Tuesday, February 13, 2007

More on Shapiro’s Book

Continuing to range broadly in order to gain a perspective on The Merchant of Venice, Shapiro reviews the history of antisemitism. Stereotypes of Jews were numerous, involving both physical and personal characteristics – virtually all ugly! These stereotypes naturally played a role in the depiction of Jewish converts and Jews living as Christians in England in Elizabethan times. “Catalogues of Jewish villainy” appeared in plays in Elizabethan times, Shapiro points out. A Jew could often be depicted as a “murderer, poisoner, usurer, and political interloper.” (p. 92)

Shapiro describes the history of popular English attitudes towards conversion from Judaism to Chritianity. The faith of converted Jews was always in doubt: “When a mouse shall catch a cat, then a Jew converted to be a Christian will remain a firm Christian.” So said Thomas Calvert in 1648. (p. 131)

Jews in Elizabethan England were always aliens without citizenship, though there were ways for them to become more naturalized. Jewish immigrants had both economic and social incentives and disincentives for conversion – in many cases these were more important than religious motives. Women (like Shylock’s daughter Jessica) were often supposed in fiction or popular impressions to convert for love. Shapiro points out that the conventional view of a Jewish woman who converted was that she was young, and that marriage to a Christian movivated her, while male converts were usually depicted as old, unmarried, and undesireable.

“There is no way of knowing whether Elizabethans witnessing a performance of The Merchant of Venice left the theater doubting the sincerity of either Jessica’s or Shylock’s conversion,” says Shapiro. “For some, perhaps, instances of Jewish apostasy they had read or heard about or seen onstage left open the possibility that these ‘Christian Jews’ would turn once again; no doubt, for others, the conversion of Jessica and her father were irreversible and confirmed the rightness of the Christian faith.” (p. 165)

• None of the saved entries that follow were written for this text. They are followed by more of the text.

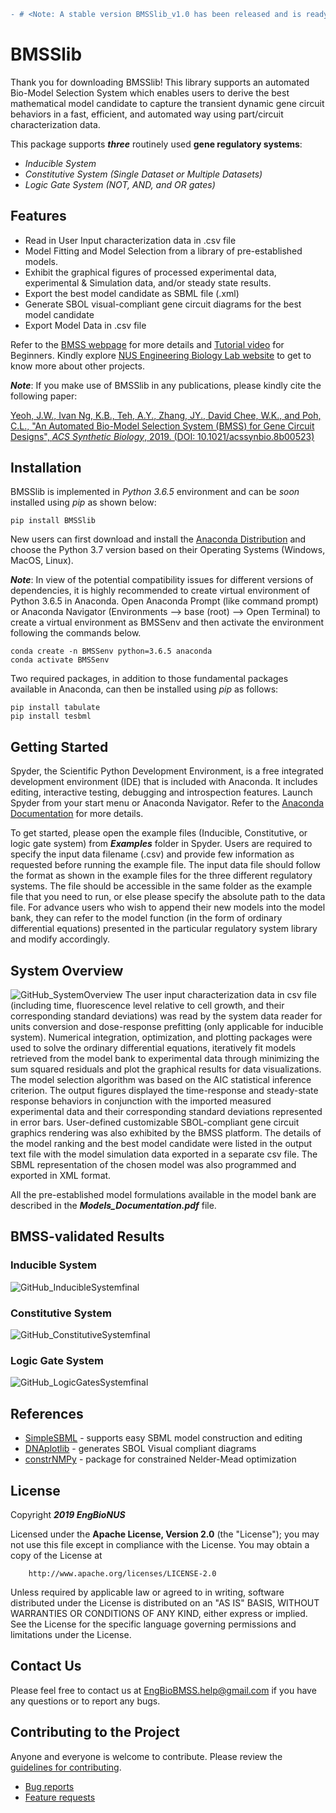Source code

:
 ```diff
- # <Note: A stable version BMSSlib_v1.0 has been released and is ready for download. However, the BMSS system here is still under development, and the package will be pip-installable after a while>
```

# BMSSlib

Thank you for downloading BMSSlib! This library supports an automated Bio-Model Selection System which enables users to derive the best mathematical model candidate to capture the transient dynamic gene circuit behaviors in a fast, efficient, and automated way using part/circuit characterization data.

This package supports __*three*__ routinely used __gene regulatory systems__:
 
- *Inducible System*
- *Constitutive System (Single Dataset or Multiple Datasets)*
- *Logic Gate System (NOT, AND, and OR gates)*

## Features

- Read in User Input characterization data in .csv file
- Model Fitting and Model Selection from a library of pre-established models.
- Exhibit the graphical figures of processed experimental data, experimental & Simulation data, and/or steady state results.    
- Export the best model candidate as SBML file (.xml)
- Generate SBOL visual-compliant gene circuit diagrams for the best model candidate 
- Export Model Data in .csv file

Refer to the [BMSS webpage] for more details and [Tutorial video] for Beginners. Kindly explore [NUS Engineering Biology Lab website] to get to know more about other projects.  

__*Note*__: If you make use of BMSSlib in any publications, please kindly cite the following paper:

<a href="https://pubs.acs.org/doi/10.1021/acssynbio.8b00523">Yeoh, J.W., Ivan Ng, K.B., Teh, A.Y., Zhang, JY., David Chee, W.K., and Poh, C.L., "An Automated Bio-Model Selection System (BMSS) for Gene Circuit Designs", _ACS Synthetic Biology_, 2019. (DOI: 10.1021/acssynbio.8b00523)</a>

## Installation

BMSSlib is implemented in *Python 3.6.5* environment and can be *soon* installed using *pip* as shown below:  

```
pip install BMSSlib
```
New users can first download and install the [Anaconda Distribution] and choose the Python 3.7 version based on their Operating Systems (Windows, MacOS, Linux).  

__*Note*__: In view of the potential compatibility issues for different versions of dependencies, it is highly recommended to create virtual environment of Python 3.6.5 in Anaconda. Open Anaconda Prompt (like command prompt) or Anaconda Navigator (Environments --> base (root) --> Open Terminal) to create a virtual environment as BMSSenv and then activate the environment following the commands below.    
```
conda create -n BMSSenv python=3.6.5 anaconda
conda activate BMSSenv
```
Two required packages, in addition to those fundamental packages available in Anaconda, can then be installed using *pip* as follows:
```
pip install tabulate
pip install tesbml
```

## Getting Started
Spyder, the Scientific Python Development Environment, is a free integrated development environment (IDE) that is included with Anaconda. It includes editing, interactive testing, debugging and introspection features. Launch Spyder from your start menu or Anaconda Navigator. Refer to the [Anaconda Documentation] for more details.  

To get started, please open the example files (Inducible, Constitutive, or logic gate system) from __*Examples*__ folder in Spyder. Users are required to specify the input data filename (.csv) and provide few information as requested before running the example file. The input data file should follow the format as shown in the example files for the three different regulatory systems. The file should be accessible in the same folder as the example file that you need to run, or else please specify the absolute path to the data file. For advance users who wish to append their new models into the model bank, they can refer to the model function (in the form of ordinary differential equations) presented in the particular regulatory system library and modify accordingly. 

## System Overview
![GitHub_SystemOverview](https://user-images.githubusercontent.com/32381993/57119532-8dee2b80-6d9d-11e9-9126-3208d641b662.png)
The user input characterization data in csv file (including time, fluorescence level relative to cell growth, and their corresponding standard deviations) was read by the system data reader for units conversion and dose-response prefitting (only applicable for inducible system). Numerical integration, optimization, and plotting packages were used to solve the ordinary differential equations, iteratively fit models retrieved from the model bank to experimental data through minimizing the sum squared residuals and plot the graphical results for data visualizations. The model selection algorithm was based on the AIC statistical inference criterion. The output figures displayed the time-response and steady-state response behaviors in conjunction with the imported measured experimental data and their corresponding standard deviations represented in error bars. User-defined customizable SBOL-compliant gene circuit graphics rendering was also exhibited by the BMSS platform. The details of the model ranking and the best model candidate were listed in the output text file with the model simulation data exported in a separate csv file. The SBML representation of the chosen model was also programmed and exported in XML format.

All the pre-established model formulations available in the model bank are described in the __*Models_Documentation.pdf*__ file. 

## BMSS-validated Results
### Inducible System
![GitHub_InducibleSystemfinal](https://user-images.githubusercontent.com/32381993/57120369-9184b100-6da3-11e9-9e7b-e3e3d47f0fcf.png)

### Constitutive System
![GitHub_ConstitutiveSystemfinal](https://user-images.githubusercontent.com/32381993/57120265-cf350a00-6da2-11e9-89ad-84f9b1335309.png)

### Logic Gate System
![GitHub_LogicGatesSystemfinal](https://user-images.githubusercontent.com/32381993/57120321-38b51880-6da3-11e9-8407-4c0ca017068d.png)


## References
* [SimpleSBML]  - supports easy SBML model construction and editing
* [DNAplotlib]  - generates SBOL Visual compliant diagrams
* [constrNMPy]  - package for constrained Nelder-Mead optimization

## License

Copyright __*2019 EngBioNUS*__

Licensed under the __Apache License, Version 2.0__ (the "License"); you may not use this file except in compliance with the License.
You may obtain a copy of the License at
```
    http://www.apache.org/licenses/LICENSE-2.0
```
Unless required by applicable law or agreed to in writing, software distributed under the License is distributed on an "AS IS" BASIS,
WITHOUT WARRANTIES OR CONDITIONS OF ANY KIND, either express or implied. See the License for the specific language governing permissions and limitations under the License.

## Contact Us
Please feel free to contact us at EngBioBMSS.help@gmail.com if you have any questions or to report any bugs.

## Contributing to the Project
Anyone and everyone is welcome to contribute. Please review the [guidelines for contributing](CONTRIBUTING.md).

* [Bug reports](CONTRIBUTING.md#bugs)
* [Feature requests](CONTRIBUTING.md#features)


[//]: # (These are reference links used in the body of this note and get stripped out when the markdown processor does its job. There is no need to format nicely because it shouldn't be seen. Thanks SO - http://stackoverflow.com/questions/4823468/store-comments-in-markdown-syntax)


   [SimpleSBML]: <https://github.com/sys-bio/simplesbml>
   [DNAplotlib]: <https://github.com/VoigtLab/dnaplotlib>
   [constrNMPy]: <https://github.com/alexblaessle/constrNMPy>
   [Anaconda Distribution]: <https://www.anaconda.com/distribution/>
   [Anaconda Documentation]: <https://docs.anaconda.com/anaconda/user-guide/getting-started/>
   [NUS Engineering Biology Lab website]: <http://www.bioeng.nus.edu.sg/engbio/index.html>
   [BMSS webpage]: <http://www.bioeng.nus.edu.sg/engbio/software.html>
   [Tutorial video]: <https://youtu.be/IpTz3ei4Ct8>
 

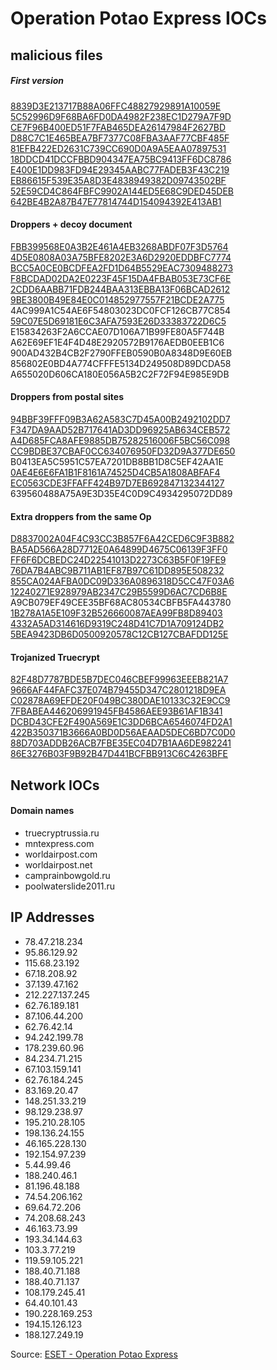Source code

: # Operation Potao Express IOCs

## malicious files

##### First version
[8839D3E213717B88A06FFC48827929891A10059E](https://www.virustotal.com/es/file/ab8d308fd59a8db8a130fcfdb6db56c4f7717877c465be98f71284bdfccdfa25/analysis/)   
[5C52996D9F68BA6FD0DA4982F238EC1D279A7F9D](https://www.virustotal.com/es/file/945c594aee1b5bd0f3a72abe8f5a3df74fc6ca686887db5e40fe859e3fc90bb1/analysis/)  
[CE7F96B400ED51F7FAB465DEA26147984F2627BD](https://www.virustotal.com/es/file/1fe6af3d704d2fc0c7acd58b069a31eec866668ec6e25f52354e6e61266db8db/analysis/)  
[D88C7C1E465BEA7BF7377C08FBA3AAF77CBF485F](https://www.virustotal.com/es/file/244c181eb442fefcf1e1daf900896bee6569481c0e885e3c63efeef86cd64c55/analysis/)    
[81EFB422ED2631C739CC690D0A9A5EAA07897531](https://www.virustotal.com/es/file/887a721254486263f1f3f25f3c677da62ef5c062c3afa7ef70c895bc8b17b424/analysis/)  
[18DDCD41DCCFBBD904347EA75BC9413FF6DC8786](https://www.virustotal.com/es/file/76c7c67274cf5384615a120e69be3af64cc31d9c4f05ff2031120612443c8360/analysis/)  
[E400E1DD983FD94E29345AABC77FADEB3F43C219](https://www.virustotal.com/es/file/fcfdcbdd60f105af1362cfeb3decbbbbe09d5fc82bde6ee8dfd846b2b844f972/analysis/)  
[EB86615F539E35A8D3E4838949382D09743502BF](https://www.virustotal.com/es/file/b22a614a291111398657cf8d1fa64fa50ed9c66c66a0b09d08c53972c6536766/analysis/)  
[52E59CD4C864FBFC9902A144ED5E68C9DED45DEB](https://www.virustotal.com/es/file/2ff0941fe3514abc12484ad2853d22fd7cb36469a313b5ecb6ef0c6391cf78ab/analysis/)  
[642BE4B2A87B47E77814744D154094392E413AB1](https://www.virustotal.com/es/file/54a76f5cd5a32ed7d5fa78e5d8311bafc0de57a475bc2fddc23ee4b3510b9d44/analysis/)  

#### Droppers + decoy document
[FBB399568E0A3B2E461A4EB3268ABDF07F3D5764](https://www.virustotal.com/es/file/15760f0979f2ba1b4d991f19e8b59fc1e61632fcc88755a4d147c0f5d47965c5/analysis/)  
[4D5E0808A03A75BFE8202E3A6D2920EDDBFC7774](https://www.virustotal.com/es/file/dbc1b98b1df1d9c2dc8a5635682ed44a91df6359264ed63370724afa9f19c7ee/analysis/)  
[BCC5A0CE0BCDFEA2FD1D64B5529EAC7309488273](https://www.virustotal.com/es/file/cf3b0d8e9a7d0ad32351ade0c52de583b5ca2f72e5af4adbf638c81f4ad8fbcb/analysis/)  
[F8BCDAD02DA2E0223F45F15DA4FBAB053E73CF6E](https://www.virustotal.com/es/file/4328b06093a4ad01f828dc837053cb058fe00f3a7fd5cfb9d1ff7feb7ebb8e32/analysis/)  
[2CDD6AABB71FDB244BAA313EBBA13F06BCAD2612](https://www.virustotal.com/es/file/b9c285f485421177e616a148410ddc5b02e43f0af375d3141b7e829f7d487bfd/analysis/)  
[9BE3800B49E84E0C014852977557F21BCDE2A775](https://www.virustotal.com/es/file/61dd8b60ac35e91771d9ed4f337cd63e0aa6d0a0c5a17bb28cac59b3c21c24a9/analysis/)  
4AC999A1C54AE6F54803023DC0FCF126CB77C854  
[59C07E5D69181E6C3AFA7593E26D33383722D6C5](https://www.virustotal.com/es/file/6a06ececc8912c1c8a9060e1922f83e383c79e0ab36145b71bfcfc6dd15880f9/analysis/)  
E15834263F2A6CCAE07D106A71B99FE80A5F744B  
A62E69EF1E4F4D48E2920572B9176AEDB0EEB1C6  
900AD432B4CB2F2790FFEB0590B0A8348D9E60EB  
856802E0BD4A774CFFFE5134D249508D89DCDA58  
A655020D606CA180E056A5B2C2F72F94E985E9DB  

#### Droppers from postal sites
[94BBF39FFF09B3A62A583C7D45A00B2492102DD7](https://www.virustotal.com/es/file/aa23a93d2fed81daacb93ea7ad633426e04fcd063ff2ea6c0af5649c6cfa0385/analysis/)  
[F347DA9AAD52B717641AD3DD96925AB634CEB572](https://www.virustotal.com/es/file/d6f126ab387f1d856672c730991573385c5746c7c84738ab97b13c897063ff4a/analysis/)  
[A4D685FCA8AFE9885DB75282516006F5BC56C098](https://www.virustotal.com/es/file/8bc189dee0a71b3a8a1767e95cc726e13808ed7d2e9546a9d6b6843cea5eb3bd/analysis/)  
[CC9BDBE37CBAF0CC634076950FD32D9A377DE650](https://www.virustotal.com/es/file/4dcf14c41b31f8accf9683917bfc9159b9178d6fe36227195fabc232909452af/analysis/)  
B0413EA5C5951C57EA7201DB8BB1D8C5EF42AA1E  
[0AE4E6E6FA1B1F8161A74525D4CB5A1808ABFAF4](https://www.virustotal.com/es/file/048621ecf8f25133b2b09d512bb0fe15fc274ec7cb2ccc966aeb44d7a88beb5b/analysis/)  
[EC0563CDE3FFAFF424B97D7EB692847132344127](https://www.virustotal.com/es/file/c66955f667e9045ea5591ebf9b59246ad86227f174ea817d1398815a292b8c88/analysis/)  
639560488A75A9E3D35E4C0D9C4934295072DD89  

#### Extra droppers from the same Op
[D8837002A04F4C93CC3B857F6A42CED6C9F3B882](https://www.virustotal.com/es/file/29dfc81b400a1400782623c618cb1d507f5d17bb13de44f123a333093648048f/analysis/)  
[BA5AD566A28D7712E0A64899D4675C06139F3FF0](https://www.virustotal.com/es/file/793a8ce811f423dfde47a5f44ae50e19e7e41ad055e56c7345927eac951e966b/analysis/)  
[FF6F6DCBEDC24D22541013D2273C63B5F0F19FE9](https://www.virustotal.com/es/file/904bb2efe661f654425e691b7748556e558a636d4f25c43af9d2d4dfbe83262e/analysis/)  
[76DA7B4ABC9B711AB1EF87B97C61DD895E508232](https://www.virustotal.com/es/file/d2c11706736fda2b178ac388206472fd8d050e0f13568c84b37683423acd155d/analysis/)  
[855CA024AFBA0DC09D336A0896318D5CC47F03A6](https://www.virustotal.com/es/file/4e88b8b121d768c611fe16ae1f008502b2191edc6f2ee84fef7b12b4d86fe000/analysis/)  
[12240271E928979AB2347C29B5599D6AC7CD6B8E](https://www.virustotal.com/es/file/b62589ee5ba94d15edcf8613e3d57255dd7a12fce6d2dbd660fd7281ce6234f4/analysis/)  
A9CB079EF49CEE35BF68AC80534CBFB5FA443780  
[1B278A1A5E109F32B526660087AEA99FB8D89403](https://www.virustotal.com/es/file/2de76a3c07344ce322151dbb42febdff97ade8176466a3af07e5280bd859a186/analysis/)  
[4332A5AD314616D9319C248D41C7D1A709124DB2](https://www.virustotal.com/es/file/97afe4b12a9fed40ad20ab191ba0a577f5a46cbfb307e118a7ae69d04adc2e2d/analysis/)  
[5BEA9423DB6D0500920578C12CB127CBAFDD125E](https://www.virustotal.com/es/file/f1f61a0f9488be3925665f8063006f90fab1bf0bd0b6ff5f7799f8995ff8960e/analysis/)  

#### Trojanized Truecrypt
[82F48D7787BDE5B7DEC046CBEF99963EEEB821A7](https://www.virustotal.com/es/file/fe3547f0e052c71f872bf09cdc1654137ee68f878fc6d5a78df16a13e6de1768/analysis/)  
[9666AF44FAFC37E074B79455D347C2801218D9EA](https://www.virustotal.com/es/file/a3a43bbc69e24c0bc3ab06fbf3ccc35cf8687e2862f86fb0d269258b68c710c9/analysis/)  
[C02878A69EFDE20F049BC380DAE10133C32E9CC9](https://www.virustotal.com/es/file/b8844e5b72971fe67d2905e77ddaa3366ae1c3bead92be6effd58691bc1ff8ec/analysis/)  
[7FBABEA446206991945FB4586AEE93B61AF1B341](https://www.virustotal.com/es/file/42028874fae37ad9dc89eb37149ecb1e6439869918309a07f056924c1b981def/analysis/)  
[DCBD43CFE2F490A569E1C3DD6BCA6546074FD2A1](https://www.virustotal.com/es/file/c7212d249b5eb7e2cea948a173ce96e1d2b8c44dcc2bb1d101dce64bb3f5becc/analysis/)  
[422B350371B3666A0BD0D56AEAAD5DEC6BD7C0D0](https://www.virustotal.com/es/file/4c01ffcc90e6271374b34b252fefb5d6fffda29f6ad645a879a159f78e095979/analysis/)  
[88D703ADDB26ACB7FBE35EC04D7B1AA6DE982241](https://www.virustotal.com/es/file/5de8c04a77e37dc1860da490453085506f8aa378fbc7d811128694d8581b89ba/analysis/)  
[86E3276B03F9B92B47D441BCFBB913C6C4263BFE](https://www.virustotal.com/es/file/73aae05fab96290cabbe4b0ec561d2f6d79da71834509c4b1f4b9ae714159b42/analysis/)  


## Network IOCs
#### Domain names
* truecryptrussia.ru
* mntexpress.com
* worldairpost.com
* worldairpost.net
* camprainbowgold.ru
* poolwaterslide2011.ru
## IP Addresses
* 78.47.218.234
* 95.86.129.92
* 115.68.23.192
* 67.18.208.92
* 37.139.47.162
* 212.227.137.245
* 62.76.189.181
* 87.106.44.200
* 62.76.42.14
* 94.242.199.78
* 178.239.60.96
* 84.234.71.215
* 67.103.159.141
* 62.76.184.245
* 83.169.20.47
* 148.251.33.219
* 98.129.238.97
* 195.210.28.105
* 198.136.24.155
* 46.165.228.130
* 192.154.97.239
* 5.44.99.46
* 188.240.46.1
* 81.196.48.188
* 74.54.206.162
* 69.64.72.206
* 74.208.68.243
* 46.163.73.99
* 193.34.144.63
* 103.3.77.219
* 119.59.105.221
* 188.40.71.188
* 188.40.71.137
* 108.179.245.41
* 64.40.101.43
* 190.228.169.253
* 194.15.126.123
* 188.127.249.19

Source: [ESET - Operation Potao Express](https://www.welivesecurity.com/wp-content/uploads/2015/07/Operation-Potao-Express_final_v2.pdf)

This book is full of interesting detail all adding up to the purpose of showing a cultural history and how Shakespeare’s play fits into it. The Merchant drew on existing ideas of what Jews were and how they fit into English society and self-concept. Then as time went on, The Merchant made a huge contribution to how the English saw the Jews and saw their relationship to society. I can only mention what Shapiro does, not reproduce it.